• "The wireless music box has no imaginable commercial value. Who would pay for a message sent to nobody in particular?" -- David Sarnoff's associates in response to his urgings for investment in the radio in the 1920s.
  • "While theoretically and technically television may be feasible, commercially and financially it is an impossibility." -- Lee DeForest, inventor.
  • "The concept is interesting and well-formed, but in order to earn better than a 'C', the idea must be feasible." -- A Yale University management professor in response to Fred Smith's paper proposing reliable overnight delivery service. (Smith went on to found Federal Express Corp.)

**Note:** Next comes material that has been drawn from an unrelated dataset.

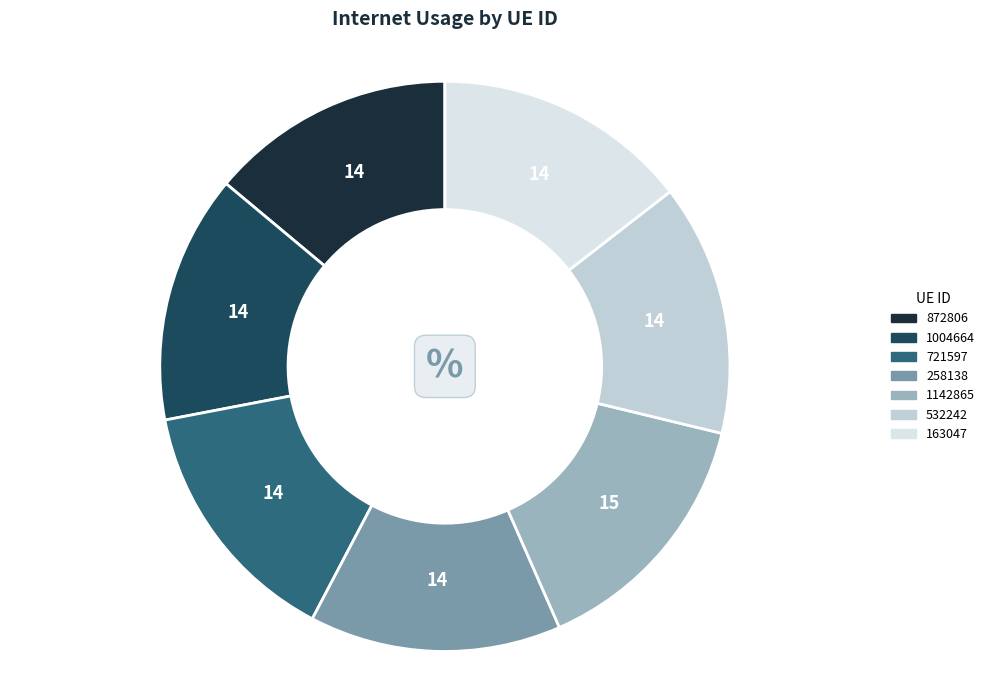

How many slices are in this pie chart?

7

  • "Who the hell wants to hear actors talk?" -- H. M. Warner, Warner Brothers, 1927.
  • "I'm just glad it'll be Clark Gable who's falling on his face and not Gary Cooper." -- Gary Cooper on his decision not to take the leading role in "Gone With the Wind."

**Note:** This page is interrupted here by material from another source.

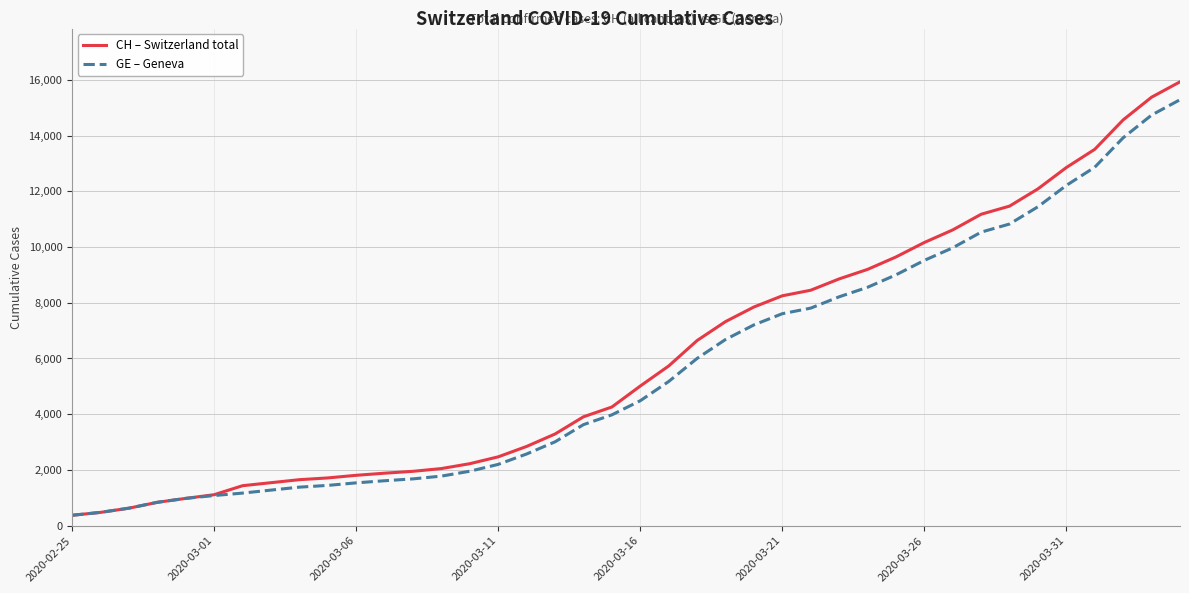

What is the maximum value for GE – Geneva?

15284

  • "Radio has no future. Heavier-than-air flying machines are impossible. X-rays will prove to be a hoax." -- William Thomson, Lord Kelvin English scientist, 1899.
  • "So we went to Atari and said, 'Hey, we've got this amazing thing, even built with some of your parts, and what do you think about funding us? Or we'll give it to you. We just want to do it. Pay our salary, we'll come work for you.' And they said, 'No.' So then we went to Hewlett-Packard, and they said, 'Hey, we don't need you. You haven't got through college yet.'" -- Apple Computer Inc. founder Steve Jobs on attempts to get Atari and HP interested in his and Steve Wozniak's personal computer.